Artificial Intelligence & Machine Learning
,
Blockchain & Cryptocurrency
,
Next-Generation Technologies & Secure Development
AI Tools Can Steal Crypto Autonomously, Even From Audited Code

Armed with just a smart contract address, researchers developed an autonomous artificial intelligence tool that can scan for vulnerabilities, write working exploits in the Solidity blockchain programming language and siphon funds.
What once took a team of skilled attackers can now be executed in minutes by a single language model fine-tuned to think like a thief, and in some cases, beating even well-audited, “secure” protocols.
Academics from the University College London and University of Sydney describe in a pre-print paper how large language models can generate multi-step, end-to-end crypto attacks. The team’s agent, dubbed A1, doesn’t just theorize, but identifies weaknesses, writes real exploit code and runs it to validate the attack.
“The output of A1 isn’t just a report,” paper co-author Liyi Zhou told Information Security Media Group. “It includes actual executable code, and A1 runs the code to double check. It behaves more like a human hacker – it doesn’t just speculate, but writes proof-of-concept code and only reports an issue if the PoC passes concrete validation,” said the lecturer in computer science at the University of Sydney.
Smart contracts are especially vulnerable to AI-driven exploits because they are publicly accessible on the blockchain. Anyone, including an AI agent, can retrieve the source code or bytecode without reverse engineering. This makes it easier for LLMs to analyze contract logic and identify exploitable patterns. Smart contracts also follow clear, rule-based execution flows with predictable state transitions, which align with the step-by-step reasoning capabilities of advanced AI models. LLMs such as A1 can simulate potential attack paths and validate exploits quickly by deploying test transactions in sandboxed environments.
Exploits in smart contracts also often result in visible, real-time effects such as fund transfers or transaction reverts, giving AI agents an instant signal on whether the attack worked and allows them to refine their approach autonomously. Exploiting traditional systems typically involves interacting with complex environments, hidden backends or operating system behavior that AI models still struggle to handle (see; Vibe Hacking Not Yet Possible).
Researchers said that A1 could find vulnerabilities in contracts that had not been part of its training set, including some linked to incidents that occurred after the model’s knowledge cutoff. The agent wasn’t simply regurgitating known flaws, but discovering new ones and producing proof-of-concept exploits from scratch.
“We showed that models like o3-pro could discover vulnerabilities in incidents that occurred after their training cutoff date,” Zhou said.
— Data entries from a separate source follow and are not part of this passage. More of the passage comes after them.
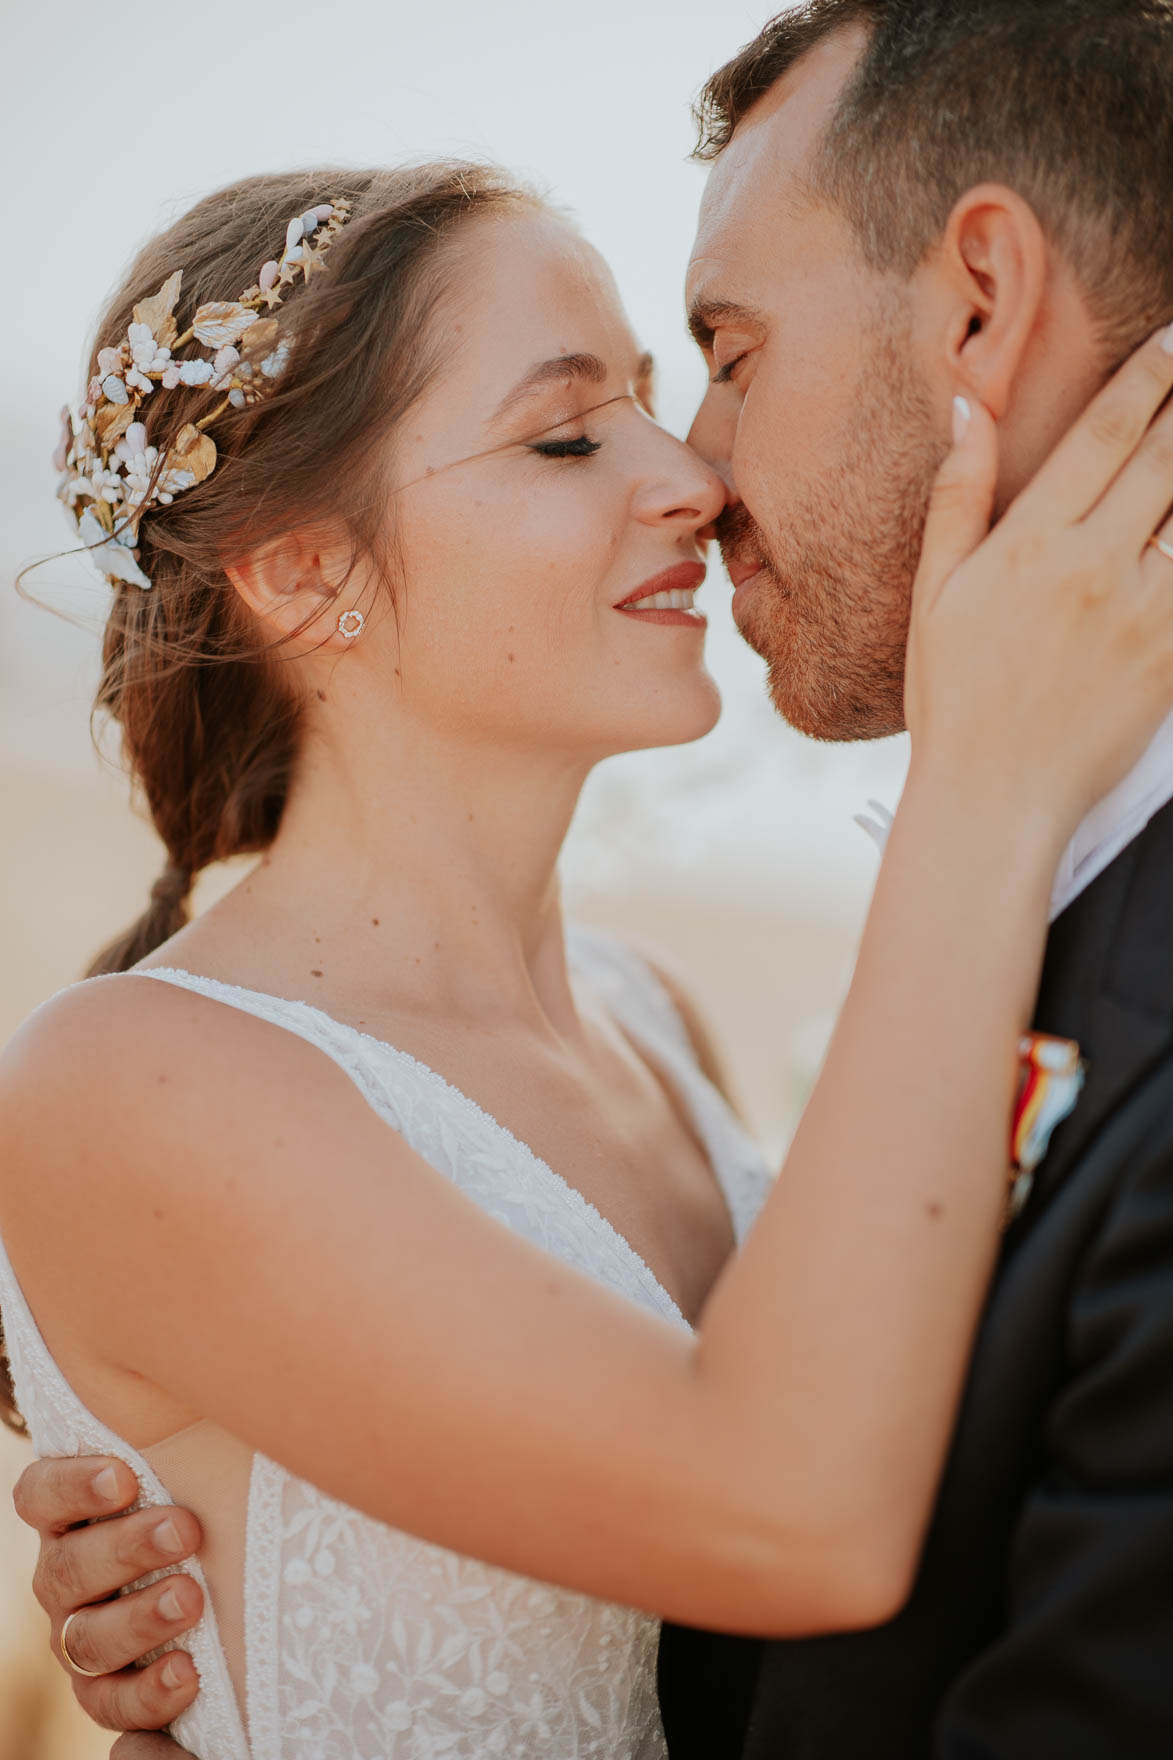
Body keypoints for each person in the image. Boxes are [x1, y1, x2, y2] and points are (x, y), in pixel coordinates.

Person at [7, 48, 1173, 1754]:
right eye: (564, 436)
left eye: (658, 388)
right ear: (298, 570)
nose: (687, 478)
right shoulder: (136, 1085)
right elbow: (783, 1507)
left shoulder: (647, 1018)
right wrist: (984, 787)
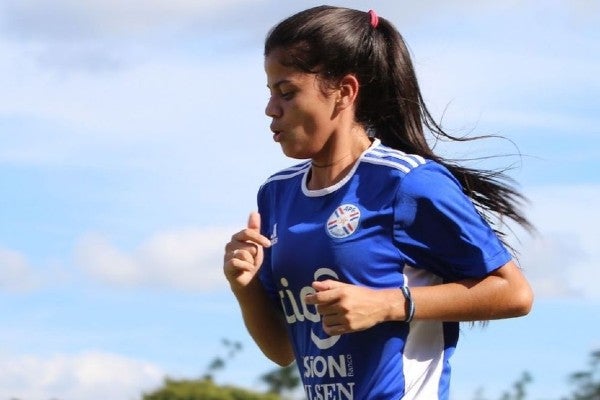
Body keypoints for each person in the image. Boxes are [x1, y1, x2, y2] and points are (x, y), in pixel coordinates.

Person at [223, 5, 533, 400]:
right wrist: (245, 287)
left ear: (344, 92)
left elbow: (514, 293)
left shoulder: (408, 183)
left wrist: (389, 304)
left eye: (287, 92)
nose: (271, 109)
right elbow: (282, 350)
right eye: (270, 93)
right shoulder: (276, 194)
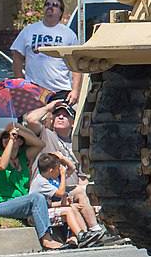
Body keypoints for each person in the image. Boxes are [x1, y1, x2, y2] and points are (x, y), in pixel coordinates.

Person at [25, 99, 116, 243]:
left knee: (87, 191)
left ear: (73, 122)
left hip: (66, 192)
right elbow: (30, 119)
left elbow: (82, 176)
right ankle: (93, 231)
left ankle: (96, 232)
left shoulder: (77, 146)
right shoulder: (46, 135)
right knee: (80, 192)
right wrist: (48, 107)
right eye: (57, 114)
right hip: (48, 194)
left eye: (65, 115)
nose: (60, 117)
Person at [0, 122, 66, 250]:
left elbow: (40, 144)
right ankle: (46, 240)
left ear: (21, 142)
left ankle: (75, 237)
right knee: (37, 197)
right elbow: (2, 165)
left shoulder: (24, 157)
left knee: (59, 203)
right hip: (2, 204)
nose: (8, 138)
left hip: (23, 203)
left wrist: (19, 130)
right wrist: (11, 140)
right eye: (4, 137)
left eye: (12, 136)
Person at [10, 0, 80, 104]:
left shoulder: (69, 35)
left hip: (60, 91)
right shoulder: (29, 30)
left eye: (55, 5)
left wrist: (75, 90)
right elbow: (17, 56)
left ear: (61, 12)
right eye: (47, 4)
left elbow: (76, 64)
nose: (50, 7)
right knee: (32, 116)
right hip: (33, 90)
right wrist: (20, 82)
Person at [30, 152, 93, 247]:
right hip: (39, 216)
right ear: (51, 170)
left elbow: (47, 204)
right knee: (68, 211)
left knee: (73, 207)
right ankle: (81, 235)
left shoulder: (49, 178)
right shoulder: (41, 182)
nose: (60, 170)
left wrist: (62, 203)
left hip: (45, 211)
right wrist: (63, 175)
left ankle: (77, 237)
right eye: (58, 168)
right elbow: (60, 193)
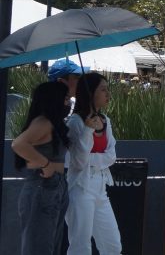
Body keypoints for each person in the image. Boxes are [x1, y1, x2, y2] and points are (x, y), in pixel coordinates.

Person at [10, 81, 70, 255]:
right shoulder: (43, 122)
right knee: (39, 247)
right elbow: (18, 144)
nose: (68, 102)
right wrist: (46, 164)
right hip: (43, 185)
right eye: (65, 98)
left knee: (51, 245)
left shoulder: (54, 123)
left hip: (56, 185)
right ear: (54, 99)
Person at [65, 72, 120, 255]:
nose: (108, 94)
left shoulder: (106, 121)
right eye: (103, 89)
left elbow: (112, 156)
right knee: (81, 246)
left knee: (113, 246)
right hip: (80, 188)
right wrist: (88, 130)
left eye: (107, 89)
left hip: (101, 188)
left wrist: (92, 160)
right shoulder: (75, 122)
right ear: (90, 92)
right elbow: (78, 161)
She characterized A1’s performance as “good as an average security engineer, if not better.”
One of the most surprising insights was that A1 generated multi-step exploits that go beyond what traditional fuzzers can find, Zhou said. A1 was able to plan coordinated attacks using multiple actors and helper contracts without any hard-coded rules. In at least one research case, an AI-powered exploit agent launched an attack, confirmed its findings and executed a crypto theft in less than two minutes.
Blockchain intelligence firm TRM Labs said the findings underscore an increasing threat posed by AI-driven exploits in smart contracts. “AI can automate the discovery of vulnerabilities and craft more targeted attacks, which makes it a powerful tool in the hands of cybercriminals,” said Ari Redbord, global head of policy.
Paper authors said A1 discovered vulnerabilities that eluded tools typically wielded by auditors. Because the LLM reasons through the contract’s logic in stages and coordinates helpers, such as deployable attacker-controlled contracts, it can craft exploit paths that are novel and highly specific to the target. These are exactly the kinds of issues that might slip through automated scans or even seasoned code reviewers.
Zhou said decentralized finance projects should assume that if attackers can run these agents, defenders should too. “Project teams should use tools like A1 themselves to continuously monitor their own protocol, rather than waiting for third parties to find issues,” he said. “If you rely on third-party teams, you’re essentially trusting that they’ll act in good faith and stay within the 10% bounty, which from a security perspective, is a very strange assumption.”
The research team behind A1 has not released zero-day disclosures from their framework, but are engaging with the ethereum security community on responsible mitigation strategies. The architecture is tailored to ethereum for now, but Zhou says it can be extended to other blockchain ecosystems.
“AI is refining and accelerating existing techniques rather than inventing entirely new ones,” said TRM’s Redbord. “That makes it easier for bad actors to automate and scale their operations and that’s the real challenge ahead.”